July 6, 1998
$600 million plan on fall ballot
by Andrew Walgamott
EVERETT--Snohomish County voters will get the final say on a $600 million tax plan to improve roads, buy land for parks and open space and improve water and sewer facilities.
Last Wednesday, the Snohomish County Council approved placing five separate measures on the November 3 ballot.
The package, to ensure county infrastructure keeps up with growth, has been likened to King County's Forward Thrust initiatives of the late 1960s.
It includes three different types of tax hikes for a 10-year time period.
Here's what is proposed;
- a property tax increase of $.85 per $1,000 of assessed value to raise $345 million for transportation projects;
- an increase of $.10 per $1,000 of assessed value to raise $40 million for park and recreation projects;
- an increase of $.06 per $1,000 of assessed value to make water and sewer improvements.
- a gas tax increase of 2.3 cents per gallon to raise $60 million for transportation projects;
- and a real estate excise tax increase of .41 percent to raise $130 million to buy conservation areas, open space and control storm water runoff.

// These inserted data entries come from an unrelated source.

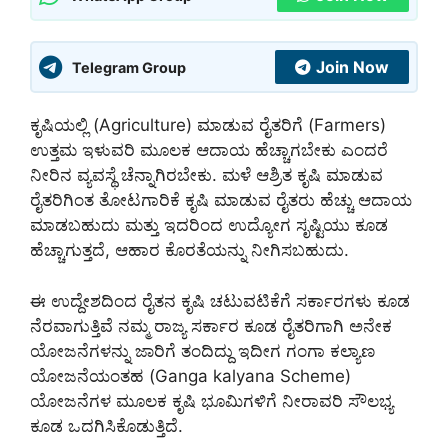
Join Now
Telegram Group
ಕೃಷಿಯಲ್ಲಿ (Agriculture) ಮಾಡುವ ರೈತರಿಗೆ (Farmers)
ಉತ್ತಮ ಇಳುವರಿ ಮೂಲಕ ಆದಾಯ ಹೆಚ್ಚಾಗಬೇಕು ಎಂದರೆ
ನೀರಿನ ವ್ಯವಸ್ಥೆ ಚೆನ್ನಾಗಿರಬೇಕು. ಮಳೆ ಆಶ್ರಿತ ಕೃಷಿ ಮಾಡುವ
ರೈತರಿಗಿಂತ ತೋಟಗಾರಿಕೆ ಕೃಷಿ ಮಾಡುವ ರೈತರು ಹೆಚ್ಚು ಆದಾಯ
ಮಾಡಬಹುದು ಮತ್ತು ಇದರಿಂದ ಉದ್ಯೋಗ ಸೃಷ್ಟಿಯು ಕೂಡ
ಹೆಚ್ಚಾಗುತ್ತದೆ, ಆಹಾರ ಕೊರತೆಯನ್ನು ನೀಗಿಸಬಹುದು.
ಈ ಉದ್ದೇಶದಿಂದ ರೈತನ ಕೃಷಿ ಚಟುವಟಿಕೆಗೆ ಸರ್ಕಾರಗಳು ಕೂಡ
ನೆರವಾಗುತ್ತಿವೆ ನಮ್ಮ ರಾಜ್ಯ ಸರ್ಕಾರ ಕೂಡ ರೈತರಿಗಾಗಿ ಅನೇಕ
ಯೋಜನೆಗಳನ್ನು ಜಾರಿಗೆ ತಂದಿದ್ದು ಇದೀಗ ಗಂಗಾ ಕಲ್ಯಾಣ
ಯೋಜನೆಯಂತಹ (Ganga kalyana Scheme)
ಯೋಜನೆಗಳ ಮೂಲಕ ಕೃಷಿ ಭೂಮಿಗಳಿಗೆ ನೀರಾವರಿ ಸೌಲಭ್ಯ
ಕೂಡ ಒದಗಿಸಿಕೊಡುತ್ತಿದೆ.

County Councilmembers Barbara Cothern, who represents part of Bothell and southwest Snohomish County, Kirke Sievers, council chair, and Rick Larsen, voted to put all five measures on the ballot.
Councilman Dave Somers, who represents Maltby, Clearview, Monroe and southeastern Snohomish County voted to place all but the water and sewer issue to a vote. A proposed $16 million water pipeline to extend south of Clearview was scrapped from that measure.
The only Republican on the council, Gary Nelson, voted against placing anything on the ballot.
The plans were proposed to the council by ASCENT 21, a civic group comprised of business, political and educational leaders whose initials stand for Addressing Snohomish County's Environment Now and Tomorrow for the 21st Century. The group, in existence since last year, identified $2 billion worth of needed improvements. They will now campaign for the measures.
It will be a long, hard battle to convince voters the package will equitably collect and distribute revenues, as backers say it will.
Recently, the Bothell City Council shied away from endorsing the package. Mayor Debbie Treen said she didn't think there was equity for the city. Other councilmembers worried that the plan would make existing property owners and residents pay for future development.